The impeachment of Donald Trump would not plunge the US into a recession contrary to claims the president has made, Cannacord Genuity senior managing director and chief market strategist Tony Dwyer has said.
Speaking to Portfolio Adviser, Dwyer said US fundamentals look stronger than ever meaning an impeachment is more likely to create a “temporary disruption” in markets as opposed to a sustained downturn.
The president unveiled his doomsday prediction last month on Fox News segment “Fox & Friends” days after his former attorney and fixer upper Michael Cohen plead guilty to eight criminal counts, including tax evasion and campaign finance violations.
“I’ll tell you what, if I ever got impeached, I think the market would crash,” he said during the interview, elaborating that without his “thinking” recent gains would reverse and “everybody would be very poor”.
Impeachment precedents
The US market had “two polar opposite reactions” to “presidential drama” in a similar vein – the resignation of Richard Nixon and the impeachment of Bill Clinton, the Canaccord strategy guru said.
The S&P 500 fell over 50% between January 1973 as the events of Watergate unfolded, and Nixon’s resignation in August 1974.
By contrast the index edged up 0.4% during the time between Clinton being impeached in December 1998 and when he was acquitted in February 1999.
The polarised outcomes have a lot to do with the economic fundamentals at the time of each event, said Dwyer.
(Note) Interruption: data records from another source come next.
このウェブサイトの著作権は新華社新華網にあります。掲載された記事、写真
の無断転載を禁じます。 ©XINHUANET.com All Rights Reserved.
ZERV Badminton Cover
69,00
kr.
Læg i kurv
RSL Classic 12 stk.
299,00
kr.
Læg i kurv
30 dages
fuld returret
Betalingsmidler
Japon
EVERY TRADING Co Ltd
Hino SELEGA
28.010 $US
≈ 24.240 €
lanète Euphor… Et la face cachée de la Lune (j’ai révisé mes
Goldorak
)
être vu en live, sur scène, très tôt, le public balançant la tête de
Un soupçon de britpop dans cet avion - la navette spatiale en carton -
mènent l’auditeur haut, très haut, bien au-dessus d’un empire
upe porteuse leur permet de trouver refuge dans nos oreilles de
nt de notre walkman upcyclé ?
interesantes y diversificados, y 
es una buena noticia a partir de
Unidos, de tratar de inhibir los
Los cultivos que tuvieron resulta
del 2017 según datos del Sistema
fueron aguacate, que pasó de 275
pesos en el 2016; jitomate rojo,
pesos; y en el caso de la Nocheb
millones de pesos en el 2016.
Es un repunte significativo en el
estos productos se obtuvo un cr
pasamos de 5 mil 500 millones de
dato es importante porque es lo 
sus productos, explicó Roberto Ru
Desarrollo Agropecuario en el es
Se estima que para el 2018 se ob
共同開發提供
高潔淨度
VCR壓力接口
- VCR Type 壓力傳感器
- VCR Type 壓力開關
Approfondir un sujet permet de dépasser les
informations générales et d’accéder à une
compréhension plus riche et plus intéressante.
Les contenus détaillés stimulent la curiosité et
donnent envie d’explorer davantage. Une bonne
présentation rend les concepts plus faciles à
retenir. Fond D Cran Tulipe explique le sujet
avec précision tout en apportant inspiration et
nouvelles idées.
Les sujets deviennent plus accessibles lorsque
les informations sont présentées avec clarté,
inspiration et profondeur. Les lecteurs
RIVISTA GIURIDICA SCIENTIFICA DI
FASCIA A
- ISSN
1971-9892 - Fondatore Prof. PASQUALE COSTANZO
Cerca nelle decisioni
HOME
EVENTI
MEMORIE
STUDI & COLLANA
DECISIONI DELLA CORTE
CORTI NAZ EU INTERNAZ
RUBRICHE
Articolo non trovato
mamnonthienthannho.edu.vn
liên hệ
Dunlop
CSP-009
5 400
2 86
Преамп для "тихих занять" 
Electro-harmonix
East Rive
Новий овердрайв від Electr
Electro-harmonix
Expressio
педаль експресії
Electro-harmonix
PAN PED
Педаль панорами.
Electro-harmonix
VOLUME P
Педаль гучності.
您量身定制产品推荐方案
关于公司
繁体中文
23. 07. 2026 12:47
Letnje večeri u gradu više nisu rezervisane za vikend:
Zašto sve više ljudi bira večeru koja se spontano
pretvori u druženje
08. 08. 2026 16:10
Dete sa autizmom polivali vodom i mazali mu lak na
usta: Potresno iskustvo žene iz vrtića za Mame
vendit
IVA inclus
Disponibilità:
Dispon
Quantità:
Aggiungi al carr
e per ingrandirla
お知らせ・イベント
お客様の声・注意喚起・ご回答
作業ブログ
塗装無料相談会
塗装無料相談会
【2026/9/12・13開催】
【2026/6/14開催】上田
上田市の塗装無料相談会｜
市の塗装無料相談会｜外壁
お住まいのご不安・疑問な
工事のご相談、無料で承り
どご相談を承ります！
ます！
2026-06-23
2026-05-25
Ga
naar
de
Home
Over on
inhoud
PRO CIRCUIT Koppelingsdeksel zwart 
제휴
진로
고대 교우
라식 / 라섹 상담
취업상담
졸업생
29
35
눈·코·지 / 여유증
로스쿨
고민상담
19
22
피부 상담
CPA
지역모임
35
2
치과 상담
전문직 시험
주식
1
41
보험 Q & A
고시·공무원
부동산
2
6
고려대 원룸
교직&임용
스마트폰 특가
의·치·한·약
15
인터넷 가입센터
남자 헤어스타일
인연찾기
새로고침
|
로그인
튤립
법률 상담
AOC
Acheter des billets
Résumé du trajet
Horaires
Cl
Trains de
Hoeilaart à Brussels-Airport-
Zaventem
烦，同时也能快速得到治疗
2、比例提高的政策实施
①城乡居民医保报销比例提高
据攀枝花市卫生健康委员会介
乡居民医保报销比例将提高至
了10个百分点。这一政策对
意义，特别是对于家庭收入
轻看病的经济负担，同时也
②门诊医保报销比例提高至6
The US was in the throes of a bear market during the Watergate scandal and at the tail end of the second longest bull run during the Clinton era.
The global economy’s resilience to turbulence in recent years, from the surprise US election result to escalating trade wars further, reinforces this view that “politics create volatility, fundamentals create direction”.
Recession years away
Dwyer said the economic data points and credit situation in the US both look “terrific” and point to a recession being much further down the line.
The ISM Manufacturing Purchasing Managers’ Index and the National Federation of Independent Business (NFIB) Optimism Index both touched record highs in August at 61.3 percentage points and 108.8 respectively. The Manufacturing PMI data doesn’t indicate an economic downturn for another two and half years to three years, while the NFIB survey puts this even further back at four years.
Consumer confidence, which Dwyer notes is driven by the state of California which “universally dislikes him”, is also at a historic high.
“What’s more important a tweet or data from people that are building and spending?”